Их ничего больше не интересовало. Если Фейеруа случалось задремать среди дня, всегда находился кто-нибудь, кто кричал бы ему:
— Эй, Фей, скажи-ка, может, уже пора?
Все знали, что до войны Фейеруа был портным.
— Ох, и оденешь ты свою блондинку!
А Фейеруа думал: «Интересно, как же я сяду за свой портновский стол без ноги?»
Мазаргэ изнемогал. Он умирал от желания, ревности и уязвленной гордости и был готов на предательство. Он молил Бога, чтобы выйти из госпиталя раньше Фейеруа.
«И как, интересно, он будет выглядеть на своих костылях?» А у него, Мазаргэ, только бедро чуть-чуть не гнется, зато плечи — во! — и вид нахальный и победоносный. Уж он-то пройдется по городу, так пройдется!
Чтобы привлечь внимание к своей персоне, он без конца рассказывал всякие похабные небылицы. Но ему обычно бросали: «Заткнись, Мазаргэ!» — особенно если он начинал впутывать в свои приключения блондинку.
— Жаль, что ты не знаешь их чертова наречия, — заметил как-то Лувьель. — А то написал бы ей всякие нежные слова на большом листе бумаги, а потом отослал бы.
Тогда Фейеруа пришла мысль вырезать сердечко из старой увольнительной и приложить его к стеклу.
Наутро отекшее лицо Фейеруа осветила широкая улыбка.
— Она приколола на платье брошку в форме сердечка, — заявил он.
— А какое у нее платье?
— В зеленый цветочек.
Прошло еще два дня. И утром Фейеруа, к которому начали, по обыкновению, приставать с вопросами, сказал:
— Сегодня она не проходила.
Это был тот самый день, когда врач, ощупав ногу Фейеруа над культей, покачал головой, внимательно посмотрел на его температурный лист и сделал сестре знак глазами: «Ну, что я говорил!»
В тот же вечер Фейеруа, взглянув в сторону окна, прошептал:
— Ничего смешного в этом нет.
— В чем? — спросил толстяк Лувьель.
Фейеруа не ответил.
— Так что, сегодня вечером ты ее не видел? — настаивал Лувьель.
— Видел… Она проходила с другим…
— Так, может, это был ее брат!
— Да пошел ты!

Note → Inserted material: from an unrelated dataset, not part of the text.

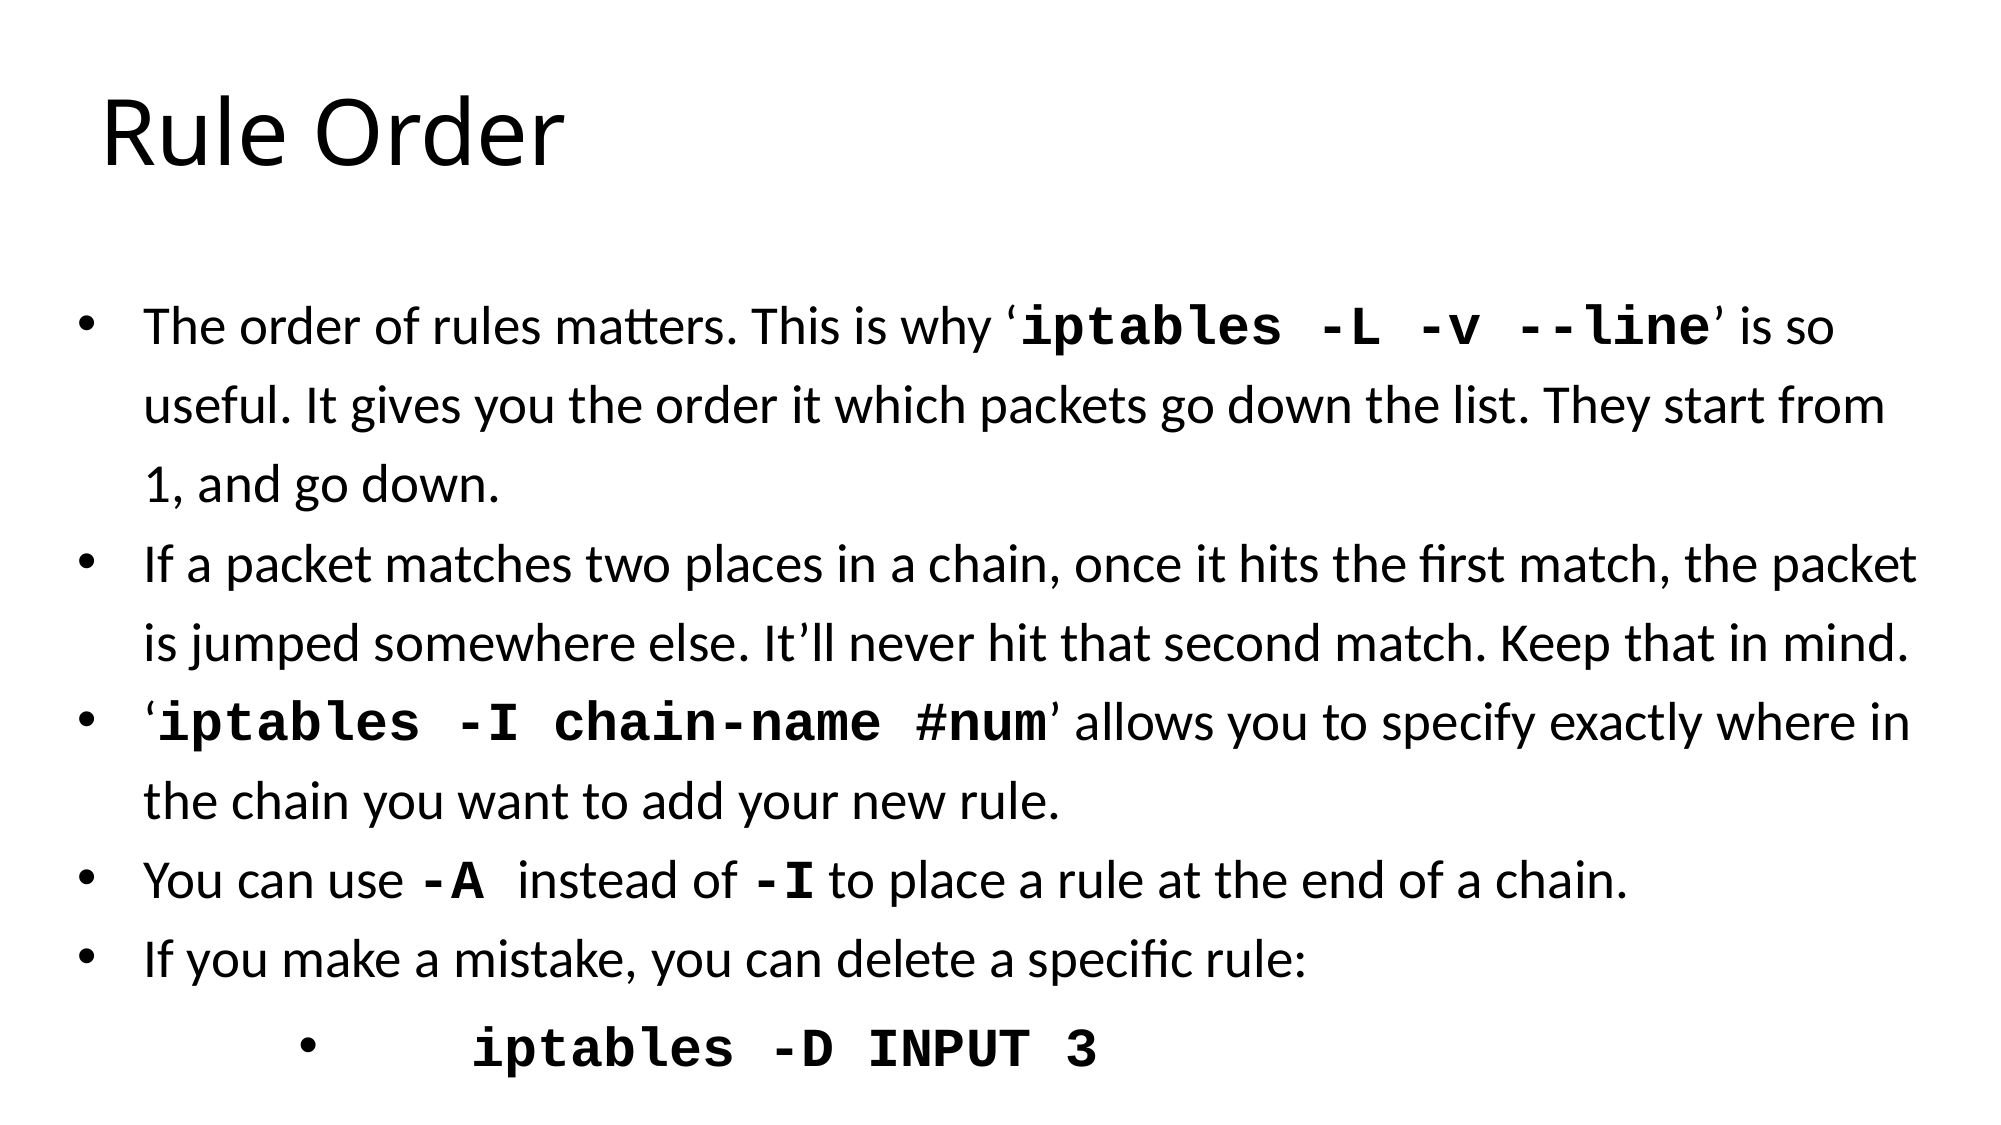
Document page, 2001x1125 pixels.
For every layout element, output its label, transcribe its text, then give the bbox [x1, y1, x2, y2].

list The order of rules matters. This is why ‘iptables -L -v --line’ is so useful. It gives you the order it which packets go down the list. They start from 1, and go down. If a packet matches two places in a chain, once it hits the first match, the packet is jumped somewhere else. It’ll never hit that second match. Keep that in mind. ‘iptables -I chain-name #num’ allows you to specify exactly where in the chain you want to add your new rule. You can use -A instead of -I to place a rule at the end of a chain. If you make a mistake, you can delete a specific rule: iptables -D INPUT 3 [77, 276, 1942, 1083]
title Rule Order [99, 42, 1493, 229]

Все они шлюхи! — сказал Мазаргэ. — Им не сердечко в окне надо показывать, а…
— Заткнись, Мазаргэ! — крикнул парень с дренажом.
В палате воцарилось траурное настроение.
«Если у нее есть парень, это нормально, — думал Лувьель. — Но ведь могла же она хотя бы не ходить с ним так вызывающе под нашими окнами?»
Ночью Фейеруа сильно стонал, а утром так и не вышел из оцепенения, ни разу даже не посмотрев в окно. Палата с пониманием отнеслась к его печали.
А вечером, к удивлению всех, кроме врача, он взял и умер.
Тело его увезли, а койку застелили чистым бельем.
Мазаргэ подозвал медсестру с огромным бюстом и жестами объяснил ей, что хотел бы занять место Фейеруа.
Сестричка явно симпатизировала Мазаргэ, и он перебрался на другую койку.
Всю ночь он не сомкнул глаз. Волны воображения захлестывали его зелеными цветочками, белокурыми косами и розовым телом, чуть присыпанным веснушками.
И как раз, когда Мазаргэ наконец задремал, появилась сестра и подняла штору.
Он сразу проснулся и приник к окну, упершись лбом в стекло, как вопросительный знак.
— Черт! — крикнул он вдруг, упав обратно на подушку.
— Ты чего? Что случилось? Тебе плохо? — галдели раненые.
Мазаргэ изо всех сил пытался вернуть утраченное самообладание.
— Ну да, ясное дело, я с самого начала не сомневался, что Фейеруа нас просто обвел вокруг пальца, — сказал он. — Мне надо было самому убедиться.
По ту сторону окна не было ничего, кроме серой стены и нескольких мусорных куч.
И тогда Лувьель, закованный в белый гипсовый шишак, вдруг почувствовал на лице глупую сырость нежданных слез.